Violenza a Milano: Due turiste olandesi aggredite vicino a Piazza Duomo

L’incubo per due turiste olandesi si è consumato ieri notte a pochi passi da piazza Duomo. Secondo la denuncia presentata ai carabinieri nel pomeriggio, le giovani sono state aggredite da un uomo conosciuto poco prima in un locale: una ventitreenne sarebbe stata stuprata, mentre l’amica di 24 anni è stata costretta a subire palpeggiamenti e atti sessuali contro la sua volontà, riporta Attuale.

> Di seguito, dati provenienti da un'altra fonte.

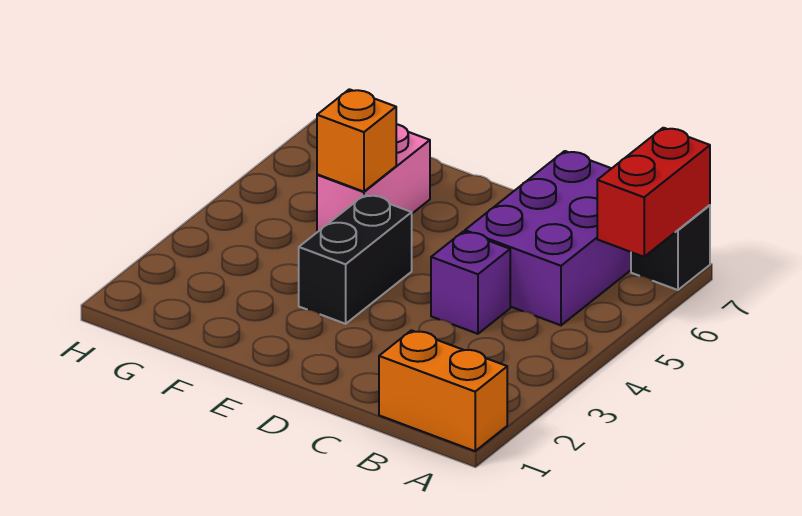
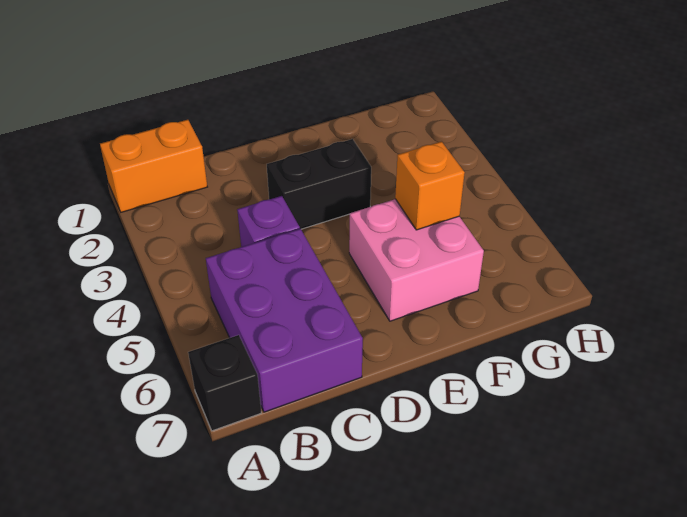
red brick A6:A7 level 2 -> none
black brick E3:E4 level 1 -> black brick D3:E3 level 1
pink brick F5:F6 level 1 -> pink brick E5:F6 level 1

Dopo l’orrore, le ragazze, dei cui cellulari lo sconosciuto si sarebbe appropriato, sono riuscite a fuggire e a raggiungere a piedi la caserma di via Moscova per chiedere aiuto. I militari dell’Arma, dopo aver ascoltato il loro racconto, le hanno affidate ai sanitari di Areu, che le hanno condotte alle 5 alla clinica Mangiagalli per visite mediche e assistenza psicologica da parte degli specialisti del centro antiviolenza di via della Commenda. Dopo essere state dimesse, le turiste, giunte a Milano nei giorni scorsi e in partenza per tornare a casa, sono rientrate nella loro stanza d’albergo nei pressi di Zara. Nel primo pomeriggio, gli investigatori dell’Arma hanno rintracciato le vittime nella struttura ricettiva e le hanno invitate a formalizzare la querela.

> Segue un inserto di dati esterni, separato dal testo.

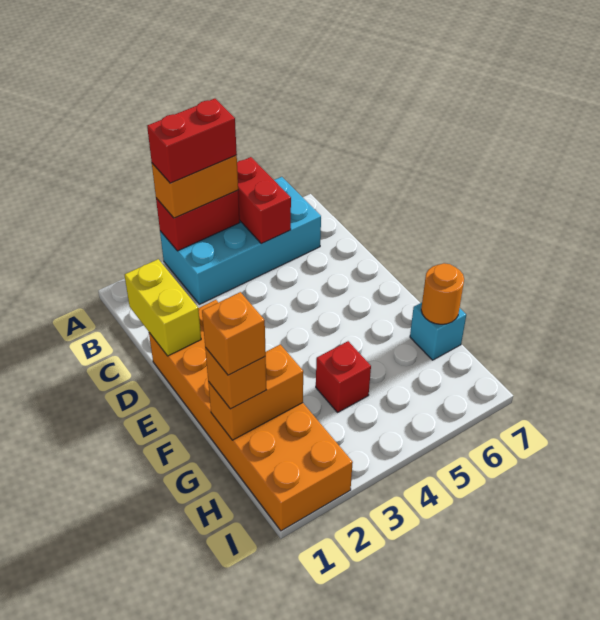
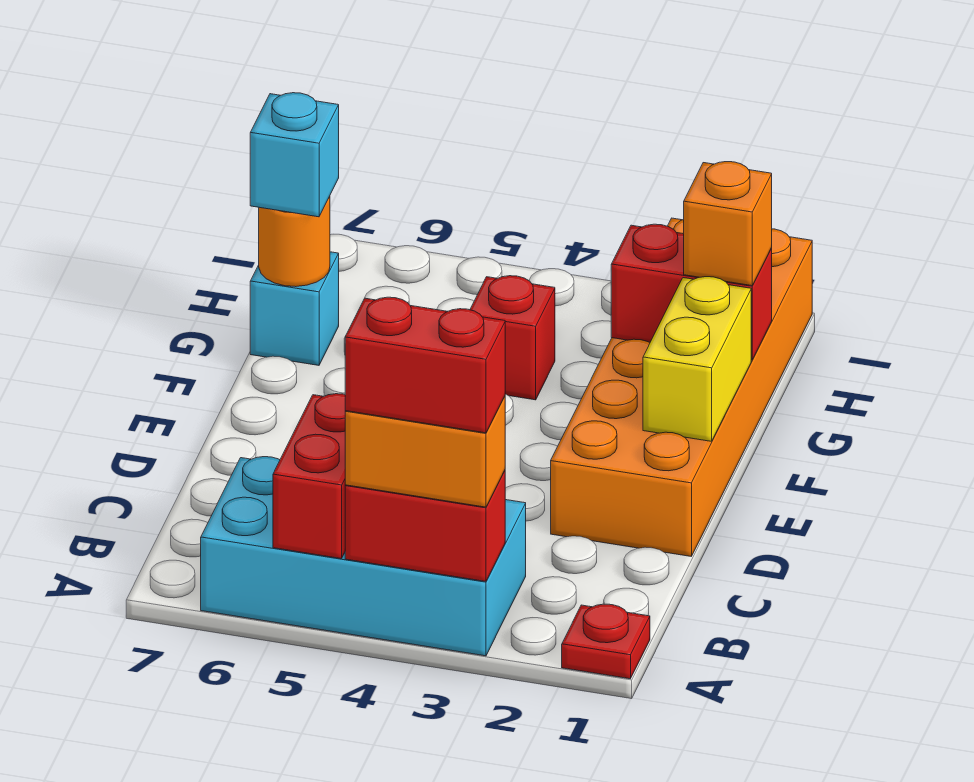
none -> red plate A1 level 1
yellow brick C1:D1 level 2 -> yellow brick E1:F1 level 2
orange brick G1:G2 level 2 -> red brick G1:G2 level 2
orange brick G1 level 4 -> none
none -> cyan brick G7 level 3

Le due amiche hanno raccontato la sequenza drammatica di cui sono state protagoniste, fornendo anche il nome del sospettato con cui si erano scambiate i contatti su Instagram: un trentunenne marocchino con precedenti per lesioni e reati contro il patrimonio, specializzato in furti e rapine di smartphone. L’indagine dei carabinieri della Compagnia Duomo, coordinata dal pm di turno Alessandro Gobbis, sta già prendendo avvio proprio da quel profilo.

È stata attivata la procedura del codice rosso e nelle prossime ore sarà aperto un fascicolo per violenza sessuale. Gli accertamenti investigativi mirano innanzitutto a identificare con precisione il luogo dell’aggressione, cercando possibili testimoni e riscontri nelle immagini delle telecamere di videosorveglianza presenti nella zona, noto per la sua elevata sicurezza grazie alla presenza di chiari occhi elettronici.